Extract all lines from the data beneath that include the word "SparkPoint".

== Given data ==
☆ ☆ ☆ ☆ ☆ ☆ ☆
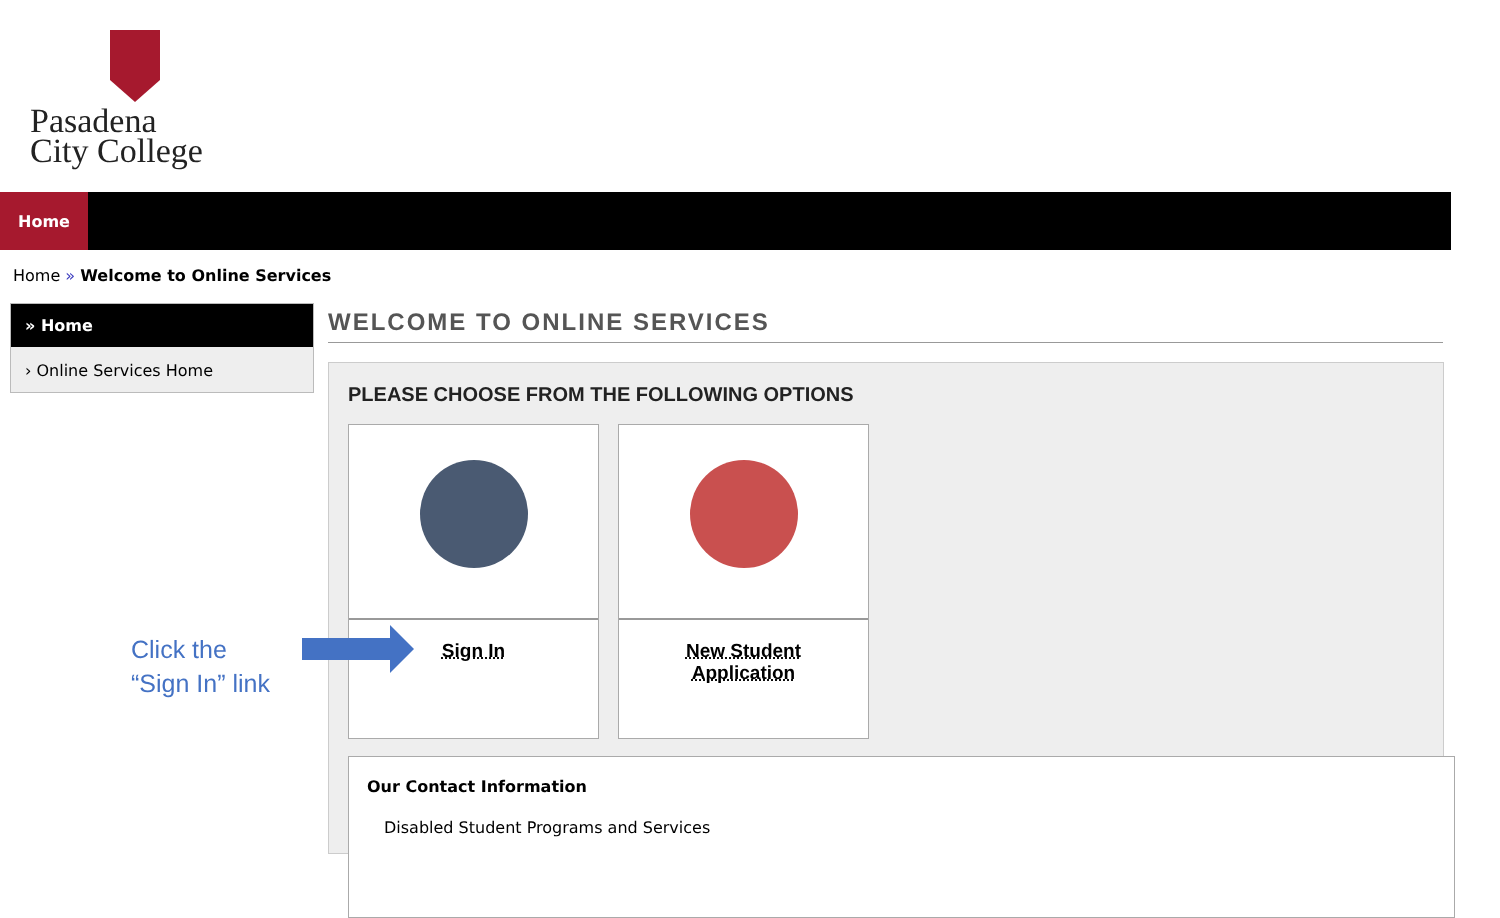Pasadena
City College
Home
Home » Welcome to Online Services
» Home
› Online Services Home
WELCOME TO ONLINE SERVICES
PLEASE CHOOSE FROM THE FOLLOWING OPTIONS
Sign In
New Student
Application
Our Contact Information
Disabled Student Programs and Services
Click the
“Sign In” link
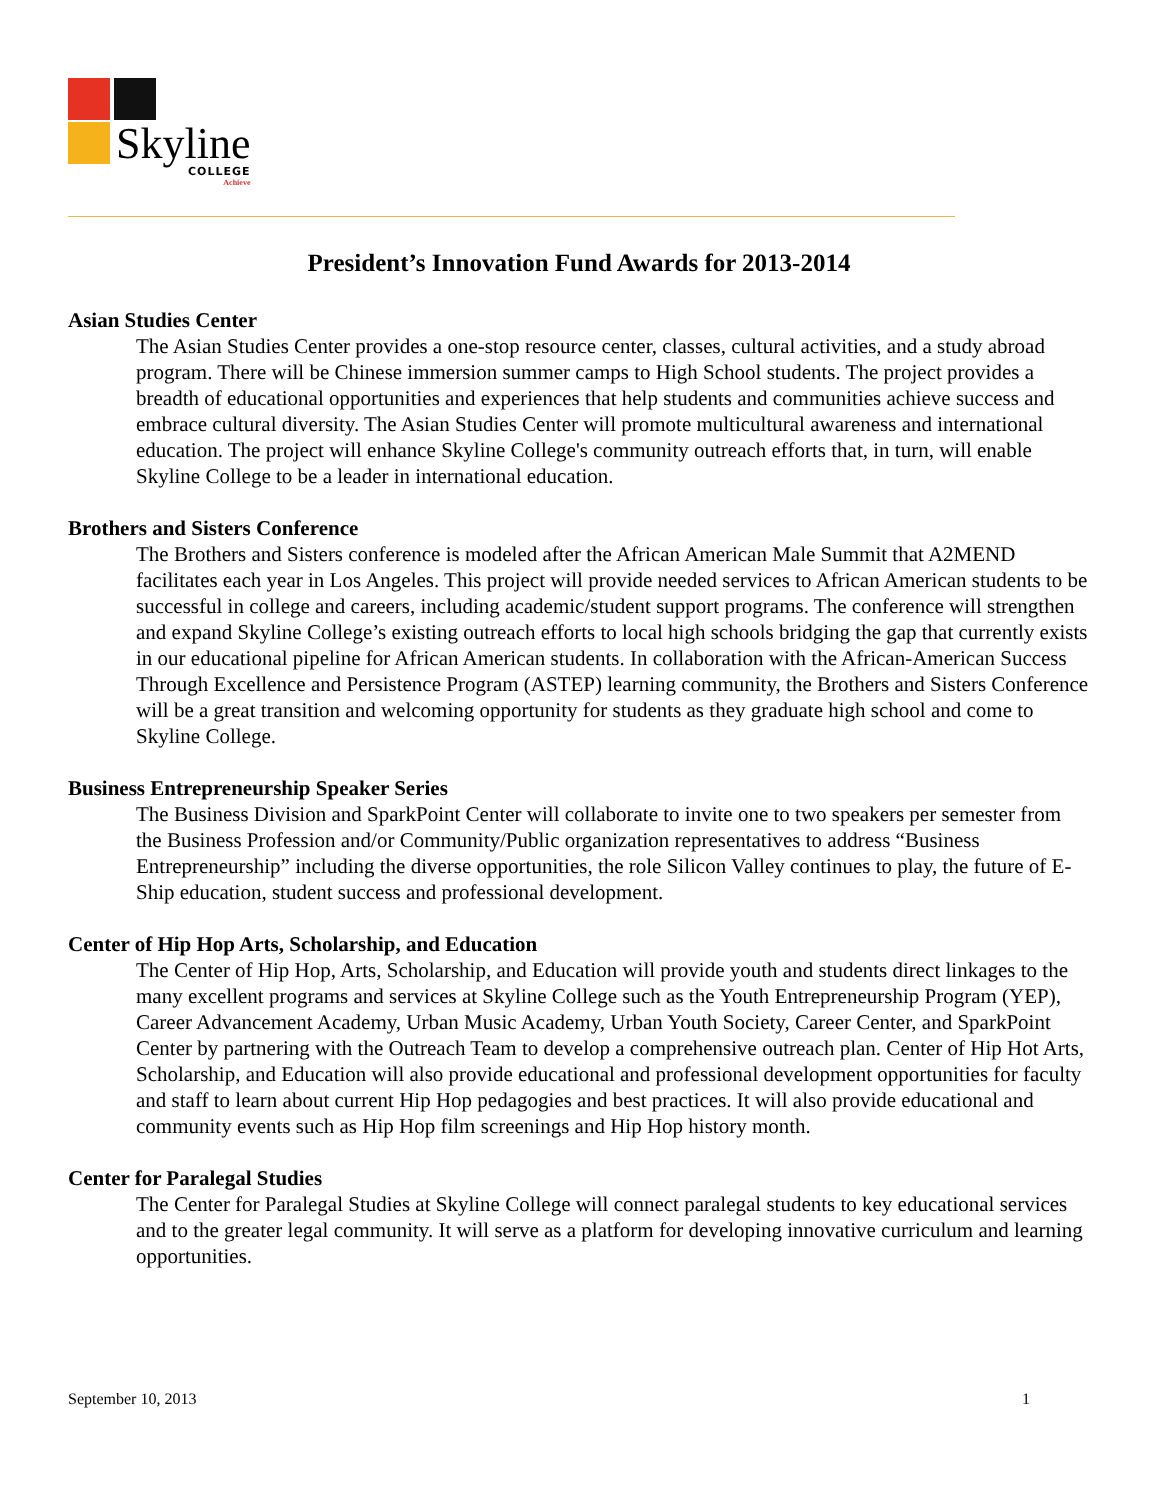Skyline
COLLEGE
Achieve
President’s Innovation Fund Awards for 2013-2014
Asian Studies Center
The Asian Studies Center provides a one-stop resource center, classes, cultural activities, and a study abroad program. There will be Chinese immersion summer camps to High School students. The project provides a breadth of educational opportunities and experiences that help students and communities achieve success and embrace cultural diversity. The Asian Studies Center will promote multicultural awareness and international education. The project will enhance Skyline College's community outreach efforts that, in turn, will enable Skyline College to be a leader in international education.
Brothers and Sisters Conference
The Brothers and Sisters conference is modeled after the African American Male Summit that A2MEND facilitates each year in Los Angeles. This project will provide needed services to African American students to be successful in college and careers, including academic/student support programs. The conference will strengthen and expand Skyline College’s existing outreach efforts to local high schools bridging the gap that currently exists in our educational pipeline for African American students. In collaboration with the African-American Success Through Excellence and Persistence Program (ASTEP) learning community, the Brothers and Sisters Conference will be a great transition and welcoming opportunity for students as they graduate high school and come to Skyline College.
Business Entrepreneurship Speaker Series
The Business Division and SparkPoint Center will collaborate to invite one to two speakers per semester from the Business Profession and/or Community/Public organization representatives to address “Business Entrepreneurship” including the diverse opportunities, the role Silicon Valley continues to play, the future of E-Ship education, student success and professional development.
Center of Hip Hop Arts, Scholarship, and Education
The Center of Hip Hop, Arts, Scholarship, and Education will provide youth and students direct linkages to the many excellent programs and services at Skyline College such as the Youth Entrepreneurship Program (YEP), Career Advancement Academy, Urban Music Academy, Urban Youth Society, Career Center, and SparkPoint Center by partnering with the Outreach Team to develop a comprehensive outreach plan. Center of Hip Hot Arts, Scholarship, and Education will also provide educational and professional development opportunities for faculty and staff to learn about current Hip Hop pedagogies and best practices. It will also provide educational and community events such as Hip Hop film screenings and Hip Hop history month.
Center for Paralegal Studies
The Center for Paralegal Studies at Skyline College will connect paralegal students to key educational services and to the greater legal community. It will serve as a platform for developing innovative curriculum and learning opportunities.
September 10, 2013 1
☆ ☆ ☆ ☆ ☆ ☆ ☆
== Response area ==
The Business Division and SparkPoint Center will collaborate to invite one to two speakers per semester from the Business Profession and/or Community/Public organization representatives to address “Business Entrepreneurship” including the diverse opportunities, the role Silicon Valley continues to play, the future of E-Ship education, student success and professional development.
The Center of Hip Hop, Arts, Scholarship, and Education will provide youth and students direct linkages to the many excellent programs and services at Skyline College such as the Youth Entrepreneurship Program (YEP), Career Advancement Academy, Urban Music Academy, Urban Youth Society, Career Center, and SparkPoint Center by partnering with the Outreach Team to develop a comprehensive outreach plan. Center of Hip Hot Arts, Scholarship, and Education will also provide educational and professional development opportunities for faculty and staff to learn about current Hip Hop pedagogies and best practices. It will also provide educational and community events such as Hip Hop film screenings and Hip Hop history month.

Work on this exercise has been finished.